9.19.2010

sunday

I'm home for the weekend - yay!

do you ever get into a mode where you are seriously uncomfortable - headache, tired, starving, thirsty, etc. - but you don't do anything about it, even though you're miserable? that happens to me all the time, especially when I get a headache - it just seems counter-intuitive to take an advil.
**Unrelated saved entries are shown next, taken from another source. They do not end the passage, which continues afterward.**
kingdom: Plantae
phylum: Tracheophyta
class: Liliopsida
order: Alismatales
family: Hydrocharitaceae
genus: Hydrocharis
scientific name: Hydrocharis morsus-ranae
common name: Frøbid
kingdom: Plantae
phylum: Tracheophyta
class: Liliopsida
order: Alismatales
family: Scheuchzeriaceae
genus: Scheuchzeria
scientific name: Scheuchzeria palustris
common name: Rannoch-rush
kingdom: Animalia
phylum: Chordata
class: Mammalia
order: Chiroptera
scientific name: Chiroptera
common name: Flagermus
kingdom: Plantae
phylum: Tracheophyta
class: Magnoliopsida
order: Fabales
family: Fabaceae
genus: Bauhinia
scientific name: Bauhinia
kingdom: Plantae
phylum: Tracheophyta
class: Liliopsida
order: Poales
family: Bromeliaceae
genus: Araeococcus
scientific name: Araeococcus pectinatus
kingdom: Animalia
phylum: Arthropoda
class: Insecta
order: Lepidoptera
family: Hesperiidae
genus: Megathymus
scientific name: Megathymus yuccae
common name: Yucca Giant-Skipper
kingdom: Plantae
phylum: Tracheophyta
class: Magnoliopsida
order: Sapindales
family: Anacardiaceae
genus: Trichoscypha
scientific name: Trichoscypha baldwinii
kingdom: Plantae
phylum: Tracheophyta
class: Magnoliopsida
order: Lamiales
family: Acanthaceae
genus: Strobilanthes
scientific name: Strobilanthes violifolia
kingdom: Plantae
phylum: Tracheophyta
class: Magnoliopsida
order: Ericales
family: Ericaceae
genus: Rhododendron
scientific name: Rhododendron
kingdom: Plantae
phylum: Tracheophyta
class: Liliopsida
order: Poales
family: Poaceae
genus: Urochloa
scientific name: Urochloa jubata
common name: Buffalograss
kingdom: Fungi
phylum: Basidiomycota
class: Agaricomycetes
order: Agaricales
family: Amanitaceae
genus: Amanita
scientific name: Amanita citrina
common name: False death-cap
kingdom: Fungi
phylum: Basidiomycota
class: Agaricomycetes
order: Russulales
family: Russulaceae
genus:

I don't know why.

I think sometimes it's because the physical discomfort seems to be a manifestation of your thoughts or your mood and there's a strange satisfaction that you are feeling both emotionally and physically at the same time, like your body is in on it too. and who am I to thwart such synchronization?

it's weird. it's like I don't want to feel better. there's a vindication in feeling it all to the fullest. this almost always hurts me more than anything else - like vindication always does - like when I ate all the rest of the pumpkin bars, waaaayyy more than I could/should actually eat, out of spite for the roommates who ate most of them when they weren't supposed to ...

sometimes I can be so juvenile. at least I'm not running a country or anything, like some of the juveniles we've got in this world. (this is not a stab at obama. this is a stab at all of them. international relations is like a themed birthday party for 5 year olds. "but I wanted the corner piece that had the blue flower on it and the YELLOW candle!!" "how come he gets more ice cream than me?" until it comes to outright hitting and stringing people up to be the pinata. this metaphor is rather ... extended.)

okay I'm done.

church was kind of bipolar today. my home ward is a freaking baby-making machine and sacrament meeting was so loud from the childrens that I almost couldn't hear the speakers. it was the sound of 20 fruit snack packages being opened at once, a host of fussy babies and cheerfully blabbering toddlers, and on up the ranks.

then sunday school was excellent - exactly what it should be and what it so often isn't. the teacher was there to bring the spirit and let the spirit teach the class members, and he did. it was amazing and edifying.

then everything kind of went back to hectic/crazy. I had to literally wade through hosts of small children in order to get out of the building.

I am literally broke and I hate being poor. it's not even about buying things - I don't need to buy things - it's about not being able to when I have to - it's about having a constant stress that maybe things aren't going to be okay.

also, I'm hungry and I miss my boyfriend. that most of all.